Trema Wall Street, Trump attacca: «È colpa della Fed»

Secondo molti il tycoon scaricando la responsabilità sulla banca centrale vuole salvare le sue politiche economiche, anche quelle commerciali

NEW YORK - Wall Street in altalena cerca di girare pagina e interrompere la serie negativa. Dopo il mercoledì nero, la seduta peggiore degli ultimi otto mesi, la borsa americana tenta il rimbalzo ma senza grandi successi: la giornata è caratterizzata da un'elevata volatilità dopo i cali registrati sulle piazze finanziarie asiatiche e del Vecchio Continente. Il presidente degli Stati Uniti Donald Trump non ha dubbi: la correzione a Wall Street è causata dalla Fed ormai «impazzita e fuori controllo».

L'attacco frontale alla banca centrale, il più pesante finora di Trump, va avanti per ore. Dalla chiusura di Wall Street di mercoledì, il presidente americano coglie tutte le occasioni a disposizione per ribadire il suo concetto: una Fed "loca" - dice usando lo spagnolo - che sta commettendo un grande errore, e portando avanti una politica monetaria troppo stringente in un contesto di inflazione contenuta.

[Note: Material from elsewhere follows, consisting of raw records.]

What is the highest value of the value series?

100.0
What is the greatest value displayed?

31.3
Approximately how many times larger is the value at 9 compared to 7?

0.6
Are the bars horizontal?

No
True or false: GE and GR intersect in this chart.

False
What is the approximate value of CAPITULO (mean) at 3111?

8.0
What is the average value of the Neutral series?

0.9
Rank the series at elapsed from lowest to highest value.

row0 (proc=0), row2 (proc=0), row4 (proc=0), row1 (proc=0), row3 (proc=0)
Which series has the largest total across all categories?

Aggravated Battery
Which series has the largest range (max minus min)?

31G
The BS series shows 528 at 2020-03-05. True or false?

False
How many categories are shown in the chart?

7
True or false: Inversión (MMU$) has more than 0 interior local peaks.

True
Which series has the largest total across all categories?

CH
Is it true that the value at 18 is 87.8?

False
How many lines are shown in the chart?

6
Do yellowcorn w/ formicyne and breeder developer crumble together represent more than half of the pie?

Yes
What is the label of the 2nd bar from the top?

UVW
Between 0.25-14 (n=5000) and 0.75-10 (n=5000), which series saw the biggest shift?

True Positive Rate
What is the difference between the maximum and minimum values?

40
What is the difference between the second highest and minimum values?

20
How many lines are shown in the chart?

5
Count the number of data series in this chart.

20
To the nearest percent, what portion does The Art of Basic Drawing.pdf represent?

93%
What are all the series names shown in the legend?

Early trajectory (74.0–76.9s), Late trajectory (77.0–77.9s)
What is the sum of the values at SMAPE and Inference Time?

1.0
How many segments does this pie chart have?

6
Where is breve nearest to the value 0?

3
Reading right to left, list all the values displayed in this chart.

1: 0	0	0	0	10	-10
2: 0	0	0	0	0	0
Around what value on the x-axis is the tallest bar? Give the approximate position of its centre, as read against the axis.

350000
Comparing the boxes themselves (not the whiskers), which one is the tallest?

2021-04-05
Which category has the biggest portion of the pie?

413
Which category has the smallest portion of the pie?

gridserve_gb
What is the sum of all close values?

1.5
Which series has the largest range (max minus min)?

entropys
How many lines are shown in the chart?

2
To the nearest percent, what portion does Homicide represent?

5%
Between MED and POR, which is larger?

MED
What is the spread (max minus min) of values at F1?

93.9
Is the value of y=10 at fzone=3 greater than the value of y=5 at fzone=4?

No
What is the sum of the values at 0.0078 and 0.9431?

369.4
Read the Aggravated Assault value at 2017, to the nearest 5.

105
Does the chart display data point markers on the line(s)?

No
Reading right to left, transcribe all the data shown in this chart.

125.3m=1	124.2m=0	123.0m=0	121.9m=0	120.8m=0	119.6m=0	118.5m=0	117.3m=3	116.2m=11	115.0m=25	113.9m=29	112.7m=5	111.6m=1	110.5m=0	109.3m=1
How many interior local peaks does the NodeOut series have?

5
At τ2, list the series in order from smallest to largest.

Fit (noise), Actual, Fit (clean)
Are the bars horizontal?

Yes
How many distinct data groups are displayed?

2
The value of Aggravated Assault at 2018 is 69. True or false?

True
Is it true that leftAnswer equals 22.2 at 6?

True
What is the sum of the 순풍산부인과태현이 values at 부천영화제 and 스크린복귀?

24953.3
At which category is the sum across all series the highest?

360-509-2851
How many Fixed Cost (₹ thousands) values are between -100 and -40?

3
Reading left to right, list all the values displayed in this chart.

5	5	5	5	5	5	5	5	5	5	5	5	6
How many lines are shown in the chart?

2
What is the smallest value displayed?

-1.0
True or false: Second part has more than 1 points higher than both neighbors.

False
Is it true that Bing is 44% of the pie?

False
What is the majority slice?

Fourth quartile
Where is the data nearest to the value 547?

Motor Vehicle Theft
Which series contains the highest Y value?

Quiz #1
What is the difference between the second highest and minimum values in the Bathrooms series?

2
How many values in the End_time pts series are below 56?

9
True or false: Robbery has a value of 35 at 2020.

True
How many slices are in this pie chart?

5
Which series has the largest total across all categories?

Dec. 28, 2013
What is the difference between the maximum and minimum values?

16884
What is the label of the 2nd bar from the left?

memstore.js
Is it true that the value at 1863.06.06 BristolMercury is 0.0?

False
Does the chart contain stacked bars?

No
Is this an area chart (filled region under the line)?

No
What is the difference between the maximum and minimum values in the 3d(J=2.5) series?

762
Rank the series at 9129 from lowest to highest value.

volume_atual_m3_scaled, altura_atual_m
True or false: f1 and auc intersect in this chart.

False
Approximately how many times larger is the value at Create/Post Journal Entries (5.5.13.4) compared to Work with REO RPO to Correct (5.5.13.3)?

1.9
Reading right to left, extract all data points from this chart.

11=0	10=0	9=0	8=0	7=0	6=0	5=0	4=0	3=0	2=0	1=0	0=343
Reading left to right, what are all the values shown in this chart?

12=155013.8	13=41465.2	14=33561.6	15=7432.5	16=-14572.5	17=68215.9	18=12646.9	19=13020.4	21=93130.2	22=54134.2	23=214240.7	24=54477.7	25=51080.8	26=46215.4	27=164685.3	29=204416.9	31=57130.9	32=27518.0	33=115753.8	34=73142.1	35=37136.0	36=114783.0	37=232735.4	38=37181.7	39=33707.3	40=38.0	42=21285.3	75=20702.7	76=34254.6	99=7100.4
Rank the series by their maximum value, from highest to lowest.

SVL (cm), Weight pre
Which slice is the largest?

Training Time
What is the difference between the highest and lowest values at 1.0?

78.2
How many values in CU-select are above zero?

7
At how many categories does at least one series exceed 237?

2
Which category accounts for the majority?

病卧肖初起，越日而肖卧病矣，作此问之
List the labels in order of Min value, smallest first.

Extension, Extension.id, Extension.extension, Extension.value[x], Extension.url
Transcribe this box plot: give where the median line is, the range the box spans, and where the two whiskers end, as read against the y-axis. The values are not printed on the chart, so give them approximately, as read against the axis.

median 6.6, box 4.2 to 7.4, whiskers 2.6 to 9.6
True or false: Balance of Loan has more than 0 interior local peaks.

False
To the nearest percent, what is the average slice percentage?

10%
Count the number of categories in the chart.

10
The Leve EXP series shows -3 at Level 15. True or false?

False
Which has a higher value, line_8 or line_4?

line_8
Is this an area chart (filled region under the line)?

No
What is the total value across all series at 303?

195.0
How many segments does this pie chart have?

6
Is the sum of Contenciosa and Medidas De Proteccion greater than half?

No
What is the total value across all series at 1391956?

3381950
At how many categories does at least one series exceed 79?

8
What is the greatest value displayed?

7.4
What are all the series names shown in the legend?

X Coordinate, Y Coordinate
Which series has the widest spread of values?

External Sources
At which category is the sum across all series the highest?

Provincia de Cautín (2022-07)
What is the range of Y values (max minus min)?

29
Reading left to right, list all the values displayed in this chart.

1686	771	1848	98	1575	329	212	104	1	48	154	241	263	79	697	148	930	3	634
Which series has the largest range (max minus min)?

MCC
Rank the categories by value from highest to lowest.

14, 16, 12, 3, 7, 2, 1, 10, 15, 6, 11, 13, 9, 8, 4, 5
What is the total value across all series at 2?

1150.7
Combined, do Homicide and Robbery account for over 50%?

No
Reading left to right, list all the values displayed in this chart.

Trump si dice "deluso" da Jerome Powell ma assicura: «Non lo licenzierò». A difendere il presidente della Fed ci pensa Christine Lagarde: «Non assocerei Powell con l'idea di pazzia» dice sorridendo la direttrice generale del Fondo monetario internazionale (Fmi).

Molti osservatori leggono nell'attacco di Trump un mettere le mani avanti da parte del presidente, che sta cercando 'in anticipo' un colpevole nel caso in cui la partita sui dazi con la Cina finisse nel peggiore dei modi. Un 'colpevole' che - secondo gli analisti - il tycoon vede nella Fed. Scaricando la responsabilità sulla banca centrale, Trump 'salva' infatti le sue politiche economiche, anche quelle commerciali.

Al di là dei timori per un aumento di tassi, ad agitare Wall Street è proprio l'ipotesi di una guerra commerciale fra Washington e Pechino: uno scontro che rischia di avere conseguenze pesanti. La Cina, commentano gli analisti, potrebbe ricorrere come 'extrema ratio' a quella che è considerata l''opzione nucleare', ovvero scaricare il debito americano.

Pechino, maggiore creditore degli Stati Uniti con oltre 1000 miliardi di dollari di titoli di stato americani in portafoglio, potrebbe infatti decidere di sospendere gli acquisti o, ancora peggio, vendere sul mercato i Treasury.

Un'ipotesi che fa tremare e alimenta l'incertezza in attesa dell'apertura della stagione delle trimestrali, considerate un 'termometro' per capire l'impatto dei dazi sulle grandi società americane. Non basta a rassicurare neanche un'inflazione americana sotto le attese, in aumento dello 0,1%: gli investitori continuano la loro fuga dai titoli azionari innescata dal balzo dei rendimenti sui titoli di stato americani.

Il Dow Jones dopo essere arrivato a perdere oltre l'1,2% procede in territorio negativo per rosso. Il Nasdaq è il più volatile e trascorre la seduta fra alti e bassi, lo S&P 500 pur con perdite contenute è in deciso calo. In questo contesto l'attacco di Trump alla Fed è un'ulteriore complicazione perchè si rischia di avere l'effetto opposto di quello chiesto dal presidente: spingere la Fed ad alzare tassi per dimostrare la sua indipendenza dalla politica.